Researchers found that, when mice are being fed, the neurons in the lateral habenula are more responsive than those in the ventral tegmental area, suggesting that these neurons may play a greater role in guiding feeding. The study is another step in understanding the brain circuits involved in eating disorders.
"We found these cells are not a monolithic group, and that different flavours of these cells do different things," said Dr Stuber, a joint UW professor of anesthesiology and pain medicine and pharmacology. He works at the UW Center for the Neurobiology of Addiction, Pain, and Emotion, and was the paper's senior author. Mark Rossi, acting instructor of anesthesiology and pain medicine, is the lead author.

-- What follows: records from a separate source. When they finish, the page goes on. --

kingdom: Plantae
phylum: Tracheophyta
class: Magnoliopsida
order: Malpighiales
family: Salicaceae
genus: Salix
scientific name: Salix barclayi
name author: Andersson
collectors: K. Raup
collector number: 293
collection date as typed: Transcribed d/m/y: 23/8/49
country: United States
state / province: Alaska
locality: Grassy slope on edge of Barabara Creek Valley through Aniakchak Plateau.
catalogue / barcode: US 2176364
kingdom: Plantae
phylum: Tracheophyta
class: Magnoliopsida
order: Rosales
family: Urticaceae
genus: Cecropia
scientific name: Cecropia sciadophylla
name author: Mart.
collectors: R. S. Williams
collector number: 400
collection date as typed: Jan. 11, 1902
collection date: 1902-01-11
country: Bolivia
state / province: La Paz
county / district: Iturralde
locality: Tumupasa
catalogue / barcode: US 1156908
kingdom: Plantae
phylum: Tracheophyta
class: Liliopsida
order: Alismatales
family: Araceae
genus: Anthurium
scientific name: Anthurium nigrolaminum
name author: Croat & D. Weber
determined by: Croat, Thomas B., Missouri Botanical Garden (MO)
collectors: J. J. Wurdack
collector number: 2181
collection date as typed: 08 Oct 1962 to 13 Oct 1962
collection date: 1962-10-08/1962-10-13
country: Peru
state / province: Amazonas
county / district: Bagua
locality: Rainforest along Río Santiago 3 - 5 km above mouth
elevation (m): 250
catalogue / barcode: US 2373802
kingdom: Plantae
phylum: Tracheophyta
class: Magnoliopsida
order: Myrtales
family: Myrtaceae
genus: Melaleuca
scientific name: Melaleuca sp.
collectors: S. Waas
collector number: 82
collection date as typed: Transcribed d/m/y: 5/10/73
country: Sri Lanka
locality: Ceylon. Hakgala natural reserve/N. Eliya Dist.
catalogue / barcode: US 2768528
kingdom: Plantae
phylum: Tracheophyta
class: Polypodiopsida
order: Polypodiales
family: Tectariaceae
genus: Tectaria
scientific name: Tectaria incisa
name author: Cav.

The Stuber Lab studies the function of major cell groups in the brain's reward circuit, and characterises their role in addiction and mental illness in hopes of finding treatments. One question is whether these cells can be targeted by drugs without harming other parts of the brain.
Researchers also looked at the influence of the hormones leptin and ghrelin on how we eat. Both leptin and ghrelin are thought to regulate behaviour through their influence on the mesolimbic dopamine system, a key component of the reward pathway in the brain. However, little has been known about how these hormones influence neurons in the lateral hypothalamic area of the brain.
The investigators found that leptin blunts the activity of neurons that project to the lateral habenula and increases the activity of neurons that project to the ventral tegmental area, but ghrelin does the opposite.
This study indicated that brain circuits that control feeding at least partially overlap with brain circuitry involved in drug addiction.